+++ Input records

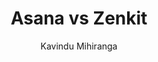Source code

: ---
is_programmatic_layout_6: true
draft: false
title: "Asana vs Zenkit"
snippet: "Asana vs Zenkit"
image:
  src: /images/pseo/asana-vs-zenkit.png
  alt: "task management, collaboration, productivity, project planning"
publishDate: 2024-12-18
category: ""
author: "Kavindu Mihiranga"
tags:
  - "Marketing"
  - "Tips"
  - "Project Management"
  - "Team"
tools:
  Asana:
    sub_title: "Simplifying Team Collaboration"
    main_content: "Asana is known for its intuitive interface and straightforward approach to task management. It's perfect for teams looking for a tool that prioritizes simplicity without sacrificing essential project-tracking features. From creating task boards to assigning deadlines, Asana shines in its ability to keep projects moving seamlessly. However, some users find its features limiting when it comes to advanced customization or scalability for larger, more complex workflows."
    features: ["Visual project views, including timelines, boards, and calendars.", "Simple task assignment with due dates and priority levels.", "Integration with tools like Slack, Google Workspace, and Microsoft Teams.", "Easy-to-use mobile app for project updates on the go."]
    analytics_rate: "⭐⭐⭐⭐⭐"
    analytics_review: "Clear and effective"
    customization_rate: "⭐⭐⭐"
    customization_review: "Basic customization"
    collaboration_features_rate: "⭐⭐⭐⭐"
    collaboration_features_review: "Strong collaboration tools"
    self_hosted: false
    open_source: false
    pricing: "Free & Paid plans"
  Zenkit:
    sub_title: "Flexible Project Management"
    main_content: "Zenkit offers a versatile project management experience with various views and customization options. It caters to teams that require flexibility and adaptability in their workflows. With features like mind maps, Kanban boards, and lists, Zenkit allows users to choose how they want to visualize their projects. However, its extensive features might require a learning curve for new users."
    features: ["Multiple view options including Kanban, List, Table, and Mind Map.", "Collaboration tools that support real-time updates and comments.", "Custom fields and tags for better organization.", "Integration with other tools like Google Drive, Dropbox, and Zapier."]
    analytics_rate: "⭐⭐⭐⭐"
    analytics_review: "User-friendly and adaptable"
    customization_rate: "⭐⭐⭐⭐"
    customization_review: "Good customization options"
    collaboration_features_rate: "⭐⭐⭐⭐⭐"
    collaboration_features_review: "Excellent real-time collaboration"
    self_hosted: true
    open_source: false
    pricing: "Free & Paid plans"
description: Discover the best project management tools for your business. Compare Asana, Zenkit, and Worklenz to find the perfect solution for your team.
related: [asana-vs-meistertask, asana-vs-flow, asana-vs-taskworld, asana-vs-flowlu]
---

++++++

To-do item -
Display each line of the listing above that contains the string "updates".

Exercise output -
    features: ["Visual project views, including timelines, boards, and calendars.", "Simple task assignment with due dates and priority levels.", "Integration with tools like Slack, Google Workspace, and Microsoft Teams.", "Easy-to-use mobile app for project updates on the go."]
    features: ["Multiple view options including Kanban, List, Table, and Mind Map.", "Collaboration tools that support real-time updates and comments.", "Custom fields and tags for better organization.", "Integration with other tools like Google Drive, Dropbox, and Zapier."]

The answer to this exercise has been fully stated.